Melisande glumly nodded continued her work, “Yes, that’s what everyone says. It’s too dangerous… I should just stay here and become a nun… forever… You sound like Sister Mary.”

Papi bit his lip as he looked at her, “Messy, I have some bad news for you.”

Melisande usually knew what this meant. Papi was going to be disappearing again. She closed her eyes as she responded, “You’re leaving again, aren’t you?”

Papi nodded, “Yeah, tomorrow.”

“For how long?” She asked.

“I can’t say.” Papi replied. “Hopefully not for too long.”

Melisande frowned, “I’ll miss you…”

“I’ll miss you too, little Messy,” Papi replied, “but no more frowning. I’ll be back!”

“You promise?” She demanded.

“Have I ever lied to you before?” Papi asked. “Of course I promise.”

“You better.” Melisande replied.

Melisande was meticulous in her cleaning. She made sure that no crack in the floor went unattended to. An hour went by as Papi and Melisande worked. They were just finishing wiping everything dry when Sister Mary appeared at the door and looked around.

Melisande smiled, “I’ve finished cleaning, what do you think?”

Sister Mary surveyed the room, as usual, without a hint of emotion and nodded, “Satisfactory work… ok, you have done your chores for the day.”

“Satisfactory?” Melisande scoffed with a surprised expression. “I scrubbed everything until it was spotless.”

Papi nodded, “I saw how hard she was working, madam, she scrubbed the entire kitchen down.”

Sister Mary gave Papi a stern look before turning back to Melisande, “Don’t ask one’s opinion, if you don’t honestly want it. Now be gone with you.”

An exasperated Melisande stared at her for a moment in disbelief. The nun returned her stare and clapped her hands, “Come now, move it!”

Still in disbelief, Melisande shook her head and stormed past the old nun up the stone steps, heading back to her room. She was angry, upset, and frustrated all at once. It never seemed like anything she did was good enough. Just once, a’ good job,’ or a ‘thank you for working so hard,’ would be appreciated. She thought to herself. Not from Sister Mary, no way, that would be too much to ask!

Melisande was years ahead of other people in her studies and she always did a good job on her chores. Though she credited being so far ahead in studies with the fact that she simply had nothing better to do with her time. In her heart, she would have made the trade to have experienced some of what the outside world offered.


Papi shook his head as Melisande disappeared. Sister Mary turned back to him, “You disapprove of the way I’ve raised Melisande, do you?”

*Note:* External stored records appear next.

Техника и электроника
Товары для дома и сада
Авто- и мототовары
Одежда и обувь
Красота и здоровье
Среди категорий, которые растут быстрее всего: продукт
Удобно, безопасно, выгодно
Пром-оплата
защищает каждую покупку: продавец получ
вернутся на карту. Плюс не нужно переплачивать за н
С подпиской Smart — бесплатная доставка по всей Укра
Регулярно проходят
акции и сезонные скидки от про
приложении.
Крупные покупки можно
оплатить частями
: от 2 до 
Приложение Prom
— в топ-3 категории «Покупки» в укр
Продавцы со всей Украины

“Not at all madam,” he replied, “she’s a strong-willed, but polite and hard working young woman. You’ve done as fine a job with her. As good as anyone could hope to.”

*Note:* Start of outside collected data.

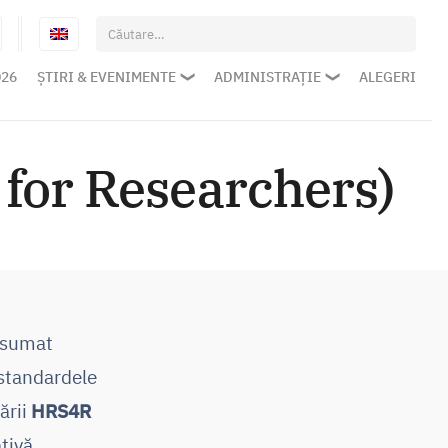
Caută
după:
026
ȘTIRI & EVENIMENTE
ADMINISTRAȚIE
ALEGERI
for Researchers)
 asumat
a standardele
ării
HRS4R
ativă,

Sister Mary’s stoic expression didn’t change, “Don’t hold back. Say what’s on your mind, Mr. Clement.”

Papi looked at the stone stairs where Melisande had been standing, “However, I don’t know about how you treat her sometimes. It seems a little cold. I may not know much about her case, but she is still young. I doubt her being here is her own fault.”

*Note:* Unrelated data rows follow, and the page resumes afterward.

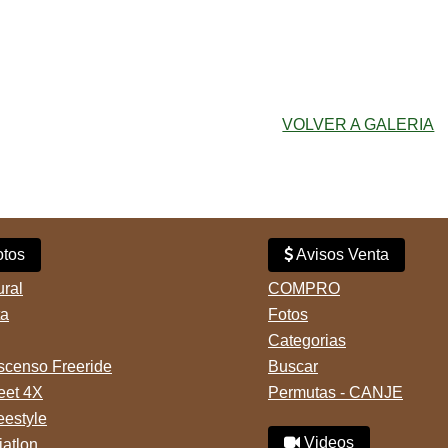
VOLVER A GALERIA
tos
Avisos Venta
ural
COMPRO
ta
Fotos
Categorias
censo Freeride
Buscar
reet 4X
Permutas - CANJE
eestyle
Videos
iatlon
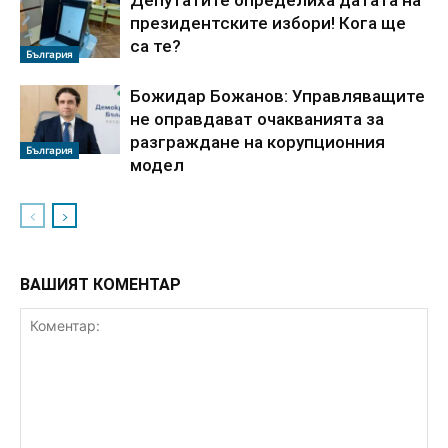
президентските избори! Кога ще
са те?
България
Божидар Божанов: Управляващите
не оправдават очакванията за
разграждане на корупционния
България
модел
ВАШИЯТ КОМЕНТАР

Sister Mary glared at him once again, “You think I’m hard on her because I blame her for being here?”

“I can only judge based on what I’ve seen.” Papi replied. “It does look like you’re hard on her for something even she doesn’t understand.”

“Then perhaps you should watch more closely.” Sister Mary hissed. “It has been my charge to care for her since she was born. I have raised her within the church and protected her.”

“Protected her?” Papi said suspiciously, “Protected her from what?”

Sister Mary turned to leave the kitchen, “You are paid to cook, not investigate. Keep your opinions to yourself and let me decide what is best for her.”

Papi shook his head with a slight grin, “Don’t ask one’s opinion, if you don’t honestly want it.”

Sister Mary paused for a moment before turning and giving the cook an angry stare as she walked away. She didn’t appreciate her words being used against her.

Papi smiled, knowing that this was one of those rare times where he actually won an argument against her.